Questions

It's very important.

(first, read this article by Josh Breinlinger - http://acrowdedspace.com/post/47647912203/a-critical-but-ignored-metric-for-marketplaces)

The way you achieve success in a marketplace is by driving liquidity for both your supply & demand.

Demand-side Liquidity = When users come to your marketplace, they can achieve their goals.

Supply-side Liquidity = When supply comes to your marketplace they can achieve their goals... which are almost always to make money.

If you're making a large amount of your supply-side users a full-time income, then you're helping them achieve liquidity.

Now it's not so black and white and it doesn't always have to be a "full-time income." It depends what their goals are.

E.g.,

1) At Airbnb, renters aren't looking to quit their day jobs and become landlords full-time... they're just look to earn a substantial amount of income to offset their rent, mortgage, etc. So in this case, I would probably goal on # of renters that earn >$500 / month... and (in the first 1-5 years) try to grow this number by 10-20% MoM... and maybe by just 5% once you're in the mid-high tens of millions in yearly revenue.

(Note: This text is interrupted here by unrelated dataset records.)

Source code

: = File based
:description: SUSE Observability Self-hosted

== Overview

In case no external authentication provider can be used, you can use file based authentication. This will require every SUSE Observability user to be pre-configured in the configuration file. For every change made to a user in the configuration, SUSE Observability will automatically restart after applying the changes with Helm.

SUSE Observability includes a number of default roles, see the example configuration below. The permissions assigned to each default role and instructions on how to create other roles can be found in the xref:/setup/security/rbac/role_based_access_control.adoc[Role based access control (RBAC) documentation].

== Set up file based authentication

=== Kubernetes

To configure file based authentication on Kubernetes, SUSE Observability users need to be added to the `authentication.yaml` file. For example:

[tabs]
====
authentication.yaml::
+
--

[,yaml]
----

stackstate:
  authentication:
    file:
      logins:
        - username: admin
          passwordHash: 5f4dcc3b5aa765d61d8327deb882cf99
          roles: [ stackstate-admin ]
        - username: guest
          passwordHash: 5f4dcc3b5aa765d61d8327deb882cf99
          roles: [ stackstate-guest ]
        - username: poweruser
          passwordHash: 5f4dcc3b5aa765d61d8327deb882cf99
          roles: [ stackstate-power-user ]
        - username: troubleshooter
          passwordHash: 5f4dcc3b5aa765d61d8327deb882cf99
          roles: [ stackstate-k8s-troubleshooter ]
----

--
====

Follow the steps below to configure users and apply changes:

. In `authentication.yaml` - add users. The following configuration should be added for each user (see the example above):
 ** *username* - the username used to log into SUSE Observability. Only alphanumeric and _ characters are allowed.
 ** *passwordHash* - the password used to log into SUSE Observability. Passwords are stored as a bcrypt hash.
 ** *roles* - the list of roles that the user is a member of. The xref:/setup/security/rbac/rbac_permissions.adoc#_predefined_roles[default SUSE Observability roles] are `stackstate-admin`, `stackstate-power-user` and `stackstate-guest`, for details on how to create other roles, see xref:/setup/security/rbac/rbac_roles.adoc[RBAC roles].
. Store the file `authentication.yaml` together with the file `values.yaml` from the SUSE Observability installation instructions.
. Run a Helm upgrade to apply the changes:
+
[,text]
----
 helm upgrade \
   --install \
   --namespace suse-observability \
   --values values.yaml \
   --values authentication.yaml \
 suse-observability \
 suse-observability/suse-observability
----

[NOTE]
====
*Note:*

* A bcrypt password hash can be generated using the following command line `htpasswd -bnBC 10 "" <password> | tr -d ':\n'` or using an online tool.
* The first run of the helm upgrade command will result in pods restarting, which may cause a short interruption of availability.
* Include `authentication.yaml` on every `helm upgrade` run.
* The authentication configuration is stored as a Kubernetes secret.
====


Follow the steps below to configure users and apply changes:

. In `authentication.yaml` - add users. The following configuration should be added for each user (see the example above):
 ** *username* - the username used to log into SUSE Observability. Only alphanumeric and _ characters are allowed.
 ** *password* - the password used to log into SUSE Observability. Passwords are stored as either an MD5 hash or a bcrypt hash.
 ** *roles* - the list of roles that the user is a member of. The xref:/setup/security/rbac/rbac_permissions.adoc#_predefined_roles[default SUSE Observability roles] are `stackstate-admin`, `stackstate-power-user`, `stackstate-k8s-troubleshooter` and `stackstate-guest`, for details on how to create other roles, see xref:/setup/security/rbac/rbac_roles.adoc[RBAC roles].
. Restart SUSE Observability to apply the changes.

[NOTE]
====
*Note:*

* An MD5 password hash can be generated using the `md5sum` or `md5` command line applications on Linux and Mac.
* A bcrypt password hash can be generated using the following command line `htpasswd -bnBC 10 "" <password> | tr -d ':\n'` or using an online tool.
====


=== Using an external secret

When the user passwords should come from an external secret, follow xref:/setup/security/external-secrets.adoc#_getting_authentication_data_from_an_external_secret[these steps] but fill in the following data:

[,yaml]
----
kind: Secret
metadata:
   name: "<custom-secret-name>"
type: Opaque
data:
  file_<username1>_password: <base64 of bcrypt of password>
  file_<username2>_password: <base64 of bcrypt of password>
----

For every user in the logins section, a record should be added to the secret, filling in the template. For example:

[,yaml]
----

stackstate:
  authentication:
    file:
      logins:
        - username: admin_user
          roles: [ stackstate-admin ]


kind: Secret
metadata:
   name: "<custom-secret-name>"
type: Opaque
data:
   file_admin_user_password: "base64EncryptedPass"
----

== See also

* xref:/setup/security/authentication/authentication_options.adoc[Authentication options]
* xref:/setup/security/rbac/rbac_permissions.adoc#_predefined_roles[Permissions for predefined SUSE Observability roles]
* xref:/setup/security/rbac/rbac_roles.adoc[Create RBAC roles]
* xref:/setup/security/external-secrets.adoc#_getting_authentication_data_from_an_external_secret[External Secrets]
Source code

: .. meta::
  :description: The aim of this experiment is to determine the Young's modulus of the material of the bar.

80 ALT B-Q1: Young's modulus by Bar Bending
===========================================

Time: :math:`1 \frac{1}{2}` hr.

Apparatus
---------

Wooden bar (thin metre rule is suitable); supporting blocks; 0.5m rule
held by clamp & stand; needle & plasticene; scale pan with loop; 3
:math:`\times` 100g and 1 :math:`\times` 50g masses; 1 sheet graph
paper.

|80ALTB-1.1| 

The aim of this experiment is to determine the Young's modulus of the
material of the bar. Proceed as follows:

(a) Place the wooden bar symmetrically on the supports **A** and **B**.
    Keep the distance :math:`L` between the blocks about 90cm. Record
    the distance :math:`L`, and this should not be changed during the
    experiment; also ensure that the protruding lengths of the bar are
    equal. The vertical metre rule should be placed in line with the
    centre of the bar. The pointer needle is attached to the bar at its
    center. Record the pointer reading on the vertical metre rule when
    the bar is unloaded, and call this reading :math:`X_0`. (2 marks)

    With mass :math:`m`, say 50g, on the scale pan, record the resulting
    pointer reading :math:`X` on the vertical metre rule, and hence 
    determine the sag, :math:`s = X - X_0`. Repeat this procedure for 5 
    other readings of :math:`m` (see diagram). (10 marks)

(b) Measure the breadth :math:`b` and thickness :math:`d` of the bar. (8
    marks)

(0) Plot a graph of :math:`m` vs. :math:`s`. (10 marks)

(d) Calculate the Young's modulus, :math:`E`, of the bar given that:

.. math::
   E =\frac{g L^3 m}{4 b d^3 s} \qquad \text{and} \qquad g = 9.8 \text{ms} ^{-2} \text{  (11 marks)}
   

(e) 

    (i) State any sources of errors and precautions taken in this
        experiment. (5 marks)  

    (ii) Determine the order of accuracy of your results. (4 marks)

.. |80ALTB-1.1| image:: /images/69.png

2) At Kickstarter, the goal of the supply-side is to get their project successfully funded. They don't care if the project creator is "full-time"... they just want to make sure they meet their funding goal. This is why they talk about their 44% project success rate all the time - http://www.kickstarter.com/help/stats

3) At Udemy, our instructors want a substantial amount of their income to be driven from their Udemy course earnings... so we look at how many instructors are earning >$2k / month.